--- START ---
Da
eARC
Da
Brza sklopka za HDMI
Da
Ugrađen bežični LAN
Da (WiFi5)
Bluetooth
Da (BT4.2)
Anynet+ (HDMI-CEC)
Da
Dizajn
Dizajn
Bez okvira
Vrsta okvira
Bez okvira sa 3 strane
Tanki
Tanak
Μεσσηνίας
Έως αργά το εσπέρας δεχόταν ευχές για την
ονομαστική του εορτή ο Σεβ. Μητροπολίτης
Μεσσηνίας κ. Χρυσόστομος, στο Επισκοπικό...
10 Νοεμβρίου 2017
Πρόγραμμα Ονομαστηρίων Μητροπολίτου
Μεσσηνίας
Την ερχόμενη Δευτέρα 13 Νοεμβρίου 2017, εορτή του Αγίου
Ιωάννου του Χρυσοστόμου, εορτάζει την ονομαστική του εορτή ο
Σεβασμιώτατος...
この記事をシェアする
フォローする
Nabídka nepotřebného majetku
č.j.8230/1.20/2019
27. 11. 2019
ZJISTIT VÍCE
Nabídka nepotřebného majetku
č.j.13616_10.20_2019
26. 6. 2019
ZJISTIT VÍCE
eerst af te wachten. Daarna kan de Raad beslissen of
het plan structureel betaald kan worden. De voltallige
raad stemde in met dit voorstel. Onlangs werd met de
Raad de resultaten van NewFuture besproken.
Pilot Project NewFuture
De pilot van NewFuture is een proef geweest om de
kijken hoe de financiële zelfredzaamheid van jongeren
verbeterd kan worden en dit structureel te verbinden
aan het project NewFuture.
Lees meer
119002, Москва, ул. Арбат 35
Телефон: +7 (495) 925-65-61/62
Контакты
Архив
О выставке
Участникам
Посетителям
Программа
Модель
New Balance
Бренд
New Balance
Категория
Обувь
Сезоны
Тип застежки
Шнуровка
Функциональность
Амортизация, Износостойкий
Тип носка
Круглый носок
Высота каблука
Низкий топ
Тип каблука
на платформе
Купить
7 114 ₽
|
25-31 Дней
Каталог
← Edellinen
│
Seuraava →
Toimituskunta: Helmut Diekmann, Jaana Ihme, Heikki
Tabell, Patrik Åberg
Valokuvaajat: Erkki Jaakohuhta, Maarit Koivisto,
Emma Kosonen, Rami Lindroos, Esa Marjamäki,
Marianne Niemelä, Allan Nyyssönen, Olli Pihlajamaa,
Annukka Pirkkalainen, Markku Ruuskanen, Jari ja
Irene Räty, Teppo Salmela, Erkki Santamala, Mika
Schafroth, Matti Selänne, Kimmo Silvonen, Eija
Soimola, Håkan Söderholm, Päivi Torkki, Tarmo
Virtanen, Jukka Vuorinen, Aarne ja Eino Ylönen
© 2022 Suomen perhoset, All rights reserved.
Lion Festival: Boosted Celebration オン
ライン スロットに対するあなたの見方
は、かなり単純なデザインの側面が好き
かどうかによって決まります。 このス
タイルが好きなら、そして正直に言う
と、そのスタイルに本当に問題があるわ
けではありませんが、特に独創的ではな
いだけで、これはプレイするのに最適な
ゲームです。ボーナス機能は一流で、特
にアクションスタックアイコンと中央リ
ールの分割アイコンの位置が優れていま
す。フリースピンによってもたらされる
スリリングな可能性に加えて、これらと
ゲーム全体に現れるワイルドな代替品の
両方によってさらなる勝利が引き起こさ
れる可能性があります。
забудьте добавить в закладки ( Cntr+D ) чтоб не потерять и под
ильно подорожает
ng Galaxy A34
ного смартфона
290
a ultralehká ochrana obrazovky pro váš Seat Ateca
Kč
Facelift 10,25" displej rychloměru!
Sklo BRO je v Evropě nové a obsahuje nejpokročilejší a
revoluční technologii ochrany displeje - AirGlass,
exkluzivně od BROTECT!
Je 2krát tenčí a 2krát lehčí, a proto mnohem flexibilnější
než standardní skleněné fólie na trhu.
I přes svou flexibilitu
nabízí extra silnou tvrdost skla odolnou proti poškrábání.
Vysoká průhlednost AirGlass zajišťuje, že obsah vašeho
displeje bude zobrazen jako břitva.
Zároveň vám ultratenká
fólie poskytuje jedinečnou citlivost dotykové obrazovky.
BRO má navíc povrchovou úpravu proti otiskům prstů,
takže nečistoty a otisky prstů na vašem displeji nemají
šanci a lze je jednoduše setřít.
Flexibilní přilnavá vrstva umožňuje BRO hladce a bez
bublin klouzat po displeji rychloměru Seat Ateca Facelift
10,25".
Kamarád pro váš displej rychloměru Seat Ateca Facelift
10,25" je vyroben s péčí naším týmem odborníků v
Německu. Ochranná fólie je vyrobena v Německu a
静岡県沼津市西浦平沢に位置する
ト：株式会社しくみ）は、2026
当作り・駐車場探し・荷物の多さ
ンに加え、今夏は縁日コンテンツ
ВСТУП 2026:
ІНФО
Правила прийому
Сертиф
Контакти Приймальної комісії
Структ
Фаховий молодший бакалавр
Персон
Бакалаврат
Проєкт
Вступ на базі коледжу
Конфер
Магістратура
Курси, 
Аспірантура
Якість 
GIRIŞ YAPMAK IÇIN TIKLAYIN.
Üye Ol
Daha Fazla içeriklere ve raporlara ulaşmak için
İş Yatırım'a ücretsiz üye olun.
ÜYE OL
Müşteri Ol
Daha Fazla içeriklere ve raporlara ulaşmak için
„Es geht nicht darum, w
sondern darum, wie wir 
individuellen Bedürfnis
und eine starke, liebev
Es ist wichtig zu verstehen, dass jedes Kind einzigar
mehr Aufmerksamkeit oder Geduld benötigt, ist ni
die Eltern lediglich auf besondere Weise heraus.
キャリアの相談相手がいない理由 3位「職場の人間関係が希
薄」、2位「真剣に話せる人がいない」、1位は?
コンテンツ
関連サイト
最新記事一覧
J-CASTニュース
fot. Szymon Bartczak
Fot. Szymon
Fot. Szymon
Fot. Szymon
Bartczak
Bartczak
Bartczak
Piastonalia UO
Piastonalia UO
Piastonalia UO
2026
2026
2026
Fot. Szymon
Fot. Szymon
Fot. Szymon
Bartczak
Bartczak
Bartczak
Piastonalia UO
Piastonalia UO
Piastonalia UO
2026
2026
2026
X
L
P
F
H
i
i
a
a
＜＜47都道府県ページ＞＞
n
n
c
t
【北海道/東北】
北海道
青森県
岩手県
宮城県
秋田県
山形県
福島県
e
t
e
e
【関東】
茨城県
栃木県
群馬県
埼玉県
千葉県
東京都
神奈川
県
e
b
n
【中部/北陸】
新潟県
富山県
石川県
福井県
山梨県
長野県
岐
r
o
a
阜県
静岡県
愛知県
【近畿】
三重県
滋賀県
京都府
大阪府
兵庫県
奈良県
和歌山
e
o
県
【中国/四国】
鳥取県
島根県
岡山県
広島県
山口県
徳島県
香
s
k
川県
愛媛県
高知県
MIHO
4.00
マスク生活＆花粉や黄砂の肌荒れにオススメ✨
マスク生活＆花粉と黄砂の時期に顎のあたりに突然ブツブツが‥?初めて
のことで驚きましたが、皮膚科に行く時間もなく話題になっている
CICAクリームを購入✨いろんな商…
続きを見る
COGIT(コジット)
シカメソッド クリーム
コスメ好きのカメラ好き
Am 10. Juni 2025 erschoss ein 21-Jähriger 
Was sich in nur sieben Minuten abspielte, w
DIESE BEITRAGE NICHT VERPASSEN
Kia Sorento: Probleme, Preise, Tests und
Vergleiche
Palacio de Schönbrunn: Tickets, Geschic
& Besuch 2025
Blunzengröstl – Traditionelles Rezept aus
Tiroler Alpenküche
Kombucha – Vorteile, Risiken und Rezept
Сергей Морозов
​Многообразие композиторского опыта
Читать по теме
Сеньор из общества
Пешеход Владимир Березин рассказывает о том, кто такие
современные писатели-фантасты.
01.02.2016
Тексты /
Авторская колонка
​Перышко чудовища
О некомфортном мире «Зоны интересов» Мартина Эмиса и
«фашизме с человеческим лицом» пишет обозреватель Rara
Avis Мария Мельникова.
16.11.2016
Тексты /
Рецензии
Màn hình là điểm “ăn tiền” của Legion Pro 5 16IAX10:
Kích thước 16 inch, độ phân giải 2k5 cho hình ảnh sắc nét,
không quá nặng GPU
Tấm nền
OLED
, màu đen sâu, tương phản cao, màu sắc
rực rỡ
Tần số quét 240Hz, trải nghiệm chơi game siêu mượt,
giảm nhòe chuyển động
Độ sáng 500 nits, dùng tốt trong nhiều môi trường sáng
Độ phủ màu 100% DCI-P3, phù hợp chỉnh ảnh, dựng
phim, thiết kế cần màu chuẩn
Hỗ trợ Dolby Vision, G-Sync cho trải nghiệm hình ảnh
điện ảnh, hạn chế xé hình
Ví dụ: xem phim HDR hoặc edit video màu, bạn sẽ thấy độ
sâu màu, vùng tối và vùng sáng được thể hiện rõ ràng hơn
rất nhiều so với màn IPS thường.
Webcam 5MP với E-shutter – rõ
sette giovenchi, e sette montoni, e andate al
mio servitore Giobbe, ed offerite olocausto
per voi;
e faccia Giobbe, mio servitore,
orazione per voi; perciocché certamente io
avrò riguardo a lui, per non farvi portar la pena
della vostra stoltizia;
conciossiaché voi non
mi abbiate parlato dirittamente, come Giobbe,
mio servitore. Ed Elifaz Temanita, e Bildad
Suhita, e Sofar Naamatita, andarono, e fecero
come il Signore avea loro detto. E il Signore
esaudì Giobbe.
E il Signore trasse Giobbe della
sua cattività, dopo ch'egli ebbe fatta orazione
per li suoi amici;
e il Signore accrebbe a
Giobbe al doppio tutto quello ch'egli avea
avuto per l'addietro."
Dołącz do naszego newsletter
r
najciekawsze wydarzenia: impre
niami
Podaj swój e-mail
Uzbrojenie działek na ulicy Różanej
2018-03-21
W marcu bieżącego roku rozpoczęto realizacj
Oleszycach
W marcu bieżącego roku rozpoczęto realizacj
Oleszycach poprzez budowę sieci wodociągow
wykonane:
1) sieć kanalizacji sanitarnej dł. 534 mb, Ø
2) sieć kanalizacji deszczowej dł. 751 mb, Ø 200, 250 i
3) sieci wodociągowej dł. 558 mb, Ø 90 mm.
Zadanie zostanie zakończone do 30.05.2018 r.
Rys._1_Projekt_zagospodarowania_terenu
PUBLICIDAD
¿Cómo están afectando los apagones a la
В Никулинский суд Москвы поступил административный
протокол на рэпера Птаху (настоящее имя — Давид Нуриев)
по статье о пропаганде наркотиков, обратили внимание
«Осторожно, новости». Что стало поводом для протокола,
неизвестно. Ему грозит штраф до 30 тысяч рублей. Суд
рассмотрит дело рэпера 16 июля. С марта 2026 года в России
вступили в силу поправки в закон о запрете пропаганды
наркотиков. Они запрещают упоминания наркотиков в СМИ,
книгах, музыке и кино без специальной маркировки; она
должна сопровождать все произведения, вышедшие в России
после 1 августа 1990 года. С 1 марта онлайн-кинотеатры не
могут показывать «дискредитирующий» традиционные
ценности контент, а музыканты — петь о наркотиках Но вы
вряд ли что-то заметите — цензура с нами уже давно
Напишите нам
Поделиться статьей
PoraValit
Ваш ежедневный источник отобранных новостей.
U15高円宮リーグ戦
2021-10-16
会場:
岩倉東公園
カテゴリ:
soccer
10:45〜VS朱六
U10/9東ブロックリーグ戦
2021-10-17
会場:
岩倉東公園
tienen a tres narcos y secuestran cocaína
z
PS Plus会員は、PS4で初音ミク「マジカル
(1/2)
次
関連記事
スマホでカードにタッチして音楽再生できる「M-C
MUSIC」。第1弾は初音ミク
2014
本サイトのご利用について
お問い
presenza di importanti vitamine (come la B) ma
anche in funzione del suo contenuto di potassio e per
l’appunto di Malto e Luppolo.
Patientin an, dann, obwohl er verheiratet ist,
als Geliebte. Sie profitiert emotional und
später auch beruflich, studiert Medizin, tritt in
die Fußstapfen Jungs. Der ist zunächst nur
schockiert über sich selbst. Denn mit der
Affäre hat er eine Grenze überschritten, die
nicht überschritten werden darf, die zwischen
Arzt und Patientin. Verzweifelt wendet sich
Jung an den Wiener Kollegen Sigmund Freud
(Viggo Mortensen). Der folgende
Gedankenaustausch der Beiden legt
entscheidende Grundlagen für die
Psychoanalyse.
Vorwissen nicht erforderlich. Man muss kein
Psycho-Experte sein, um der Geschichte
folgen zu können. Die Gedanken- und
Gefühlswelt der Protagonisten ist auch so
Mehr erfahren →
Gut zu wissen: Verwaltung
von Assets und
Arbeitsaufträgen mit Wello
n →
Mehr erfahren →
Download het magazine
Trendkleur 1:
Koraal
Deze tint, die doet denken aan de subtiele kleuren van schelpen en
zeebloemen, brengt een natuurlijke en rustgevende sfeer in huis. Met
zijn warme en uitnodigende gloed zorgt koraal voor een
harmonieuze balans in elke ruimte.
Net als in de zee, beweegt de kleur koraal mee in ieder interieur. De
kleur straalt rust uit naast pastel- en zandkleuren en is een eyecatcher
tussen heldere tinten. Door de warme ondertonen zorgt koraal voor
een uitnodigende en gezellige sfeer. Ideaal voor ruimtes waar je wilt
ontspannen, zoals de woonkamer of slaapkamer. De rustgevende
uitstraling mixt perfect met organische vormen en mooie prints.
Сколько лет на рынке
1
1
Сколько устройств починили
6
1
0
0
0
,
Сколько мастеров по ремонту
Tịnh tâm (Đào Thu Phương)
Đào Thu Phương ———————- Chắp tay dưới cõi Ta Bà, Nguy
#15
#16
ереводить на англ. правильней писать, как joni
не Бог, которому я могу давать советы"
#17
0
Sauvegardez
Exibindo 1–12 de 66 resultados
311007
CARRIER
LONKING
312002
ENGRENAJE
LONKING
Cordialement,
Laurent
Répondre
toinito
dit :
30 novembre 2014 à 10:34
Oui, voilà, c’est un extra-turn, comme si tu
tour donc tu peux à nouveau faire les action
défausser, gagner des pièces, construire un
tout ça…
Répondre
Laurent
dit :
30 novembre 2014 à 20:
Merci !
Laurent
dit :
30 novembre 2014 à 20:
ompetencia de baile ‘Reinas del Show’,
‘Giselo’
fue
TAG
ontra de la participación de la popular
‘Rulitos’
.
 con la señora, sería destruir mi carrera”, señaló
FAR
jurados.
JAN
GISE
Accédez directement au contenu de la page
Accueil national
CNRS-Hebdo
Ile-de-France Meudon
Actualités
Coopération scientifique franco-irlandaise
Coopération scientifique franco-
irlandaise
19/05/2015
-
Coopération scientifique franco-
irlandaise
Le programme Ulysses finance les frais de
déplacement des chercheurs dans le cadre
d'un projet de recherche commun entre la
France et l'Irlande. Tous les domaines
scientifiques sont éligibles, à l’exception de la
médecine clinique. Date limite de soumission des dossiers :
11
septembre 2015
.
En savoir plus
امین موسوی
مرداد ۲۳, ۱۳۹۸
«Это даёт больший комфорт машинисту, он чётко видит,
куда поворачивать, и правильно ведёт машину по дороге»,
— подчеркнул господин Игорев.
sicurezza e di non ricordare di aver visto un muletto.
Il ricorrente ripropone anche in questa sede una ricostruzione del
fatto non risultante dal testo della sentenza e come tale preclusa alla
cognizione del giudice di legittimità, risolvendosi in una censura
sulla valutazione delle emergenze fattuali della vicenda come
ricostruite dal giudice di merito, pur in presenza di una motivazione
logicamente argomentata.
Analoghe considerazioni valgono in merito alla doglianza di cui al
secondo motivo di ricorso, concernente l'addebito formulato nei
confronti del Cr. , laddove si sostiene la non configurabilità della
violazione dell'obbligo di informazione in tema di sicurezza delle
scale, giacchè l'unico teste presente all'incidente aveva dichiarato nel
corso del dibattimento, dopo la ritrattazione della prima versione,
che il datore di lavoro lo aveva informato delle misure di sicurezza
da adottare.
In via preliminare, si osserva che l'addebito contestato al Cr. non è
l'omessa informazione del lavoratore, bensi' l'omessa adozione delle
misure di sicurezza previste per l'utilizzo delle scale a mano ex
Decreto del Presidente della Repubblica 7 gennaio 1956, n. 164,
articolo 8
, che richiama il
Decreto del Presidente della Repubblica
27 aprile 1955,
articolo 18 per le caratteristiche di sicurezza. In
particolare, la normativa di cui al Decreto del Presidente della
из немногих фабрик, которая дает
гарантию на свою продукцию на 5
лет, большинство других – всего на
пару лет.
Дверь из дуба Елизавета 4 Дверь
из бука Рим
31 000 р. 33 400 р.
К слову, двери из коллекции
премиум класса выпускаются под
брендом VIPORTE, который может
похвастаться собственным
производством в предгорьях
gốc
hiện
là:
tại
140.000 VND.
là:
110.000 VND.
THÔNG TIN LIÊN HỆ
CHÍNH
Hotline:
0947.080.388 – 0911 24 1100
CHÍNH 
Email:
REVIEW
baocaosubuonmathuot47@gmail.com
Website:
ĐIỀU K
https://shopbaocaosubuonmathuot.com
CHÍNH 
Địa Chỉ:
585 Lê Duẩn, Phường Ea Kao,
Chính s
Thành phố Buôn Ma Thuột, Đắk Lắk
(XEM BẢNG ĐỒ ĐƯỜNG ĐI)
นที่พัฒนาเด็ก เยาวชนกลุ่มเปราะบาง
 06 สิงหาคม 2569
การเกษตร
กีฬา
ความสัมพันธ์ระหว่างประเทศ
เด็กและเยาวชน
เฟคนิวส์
--- END ---
Copy everything in the listing from its first line down to the line containing "Soimola, Håkan Söderholm, Päivi Torkki, Tarmo", with both ends included.

■ RESULT BELOW:
Da
eARC
Da
Brza sklopka za HDMI
Da
Ugrađen bežični LAN
Da (WiFi5)
Bluetooth
Da (BT4.2)
Anynet+ (HDMI-CEC)
Da
Dizajn
Dizajn
Bez okvira
Vrsta okvira
Bez okvira sa 3 strane
Tanki
Tanak
Μεσσηνίας
Έως αργά το εσπέρας δεχόταν ευχές για την
ονομαστική του εορτή ο Σεβ. Μητροπολίτης
Μεσσηνίας κ. Χρυσόστομος, στο Επισκοπικό...
10 Νοεμβρίου 2017
Πρόγραμμα Ονομαστηρίων Μητροπολίτου
Μεσσηνίας
Την ερχόμενη Δευτέρα 13 Νοεμβρίου 2017, εορτή του Αγίου
Ιωάννου του Χρυσοστόμου, εορτάζει την ονομαστική του εορτή ο
Σεβασμιώτατος...
この記事をシェアする
フォローする
Nabídka nepotřebného majetku
č.j.8230/1.20/2019
27. 11. 2019
ZJISTIT VÍCE
Nabídka nepotřebného majetku
č.j.13616_10.20_2019
26. 6. 2019
ZJISTIT VÍCE
eerst af te wachten. Daarna kan de Raad beslissen of
het plan structureel betaald kan worden. De voltallige
raad stemde in met dit voorstel. Onlangs werd met de
Raad de resultaten van NewFuture besproken.
Pilot Project NewFuture
De pilot van NewFuture is een proef geweest om de
kijken hoe de financiële zelfredzaamheid van jongeren
verbeterd kan worden en dit structureel te verbinden
aan het project NewFuture.
Lees meer
119002, Москва, ул. Арбат 35
Телефон: +7 (495) 925-65-61/62
Контакты
Архив
О выставке
Участникам
Посетителям
Программа
Модель
New Balance
Бренд
New Balance
Категория
Обувь
Сезоны
Тип застежки
Шнуровка
Функциональность
Амортизация, Износостойкий
Тип носка
Круглый носок
Высота каблука
Низкий топ
Тип каблука
на платформе
Купить
7 114 ₽
|
25-31 Дней
Каталог
← Edellinen
│
Seuraava →
Toimituskunta: Helmut Diekmann, Jaana Ihme, Heikki
Tabell, Patrik Åberg
Valokuvaajat: Erkki Jaakohuhta, Maarit Koivisto,
Emma Kosonen, Rami Lindroos, Esa Marjamäki,
Marianne Niemelä, Allan Nyyssönen, Olli Pihlajamaa,
Annukka Pirkkalainen, Markku Ruuskanen, Jari ja
Irene Räty, Teppo Salmela, Erkki Santamala, Mika
Schafroth, Matti Selänne, Kimmo Silvonen, Eija
Soimola, Håkan Söderholm, Päivi Torkki, Tarmo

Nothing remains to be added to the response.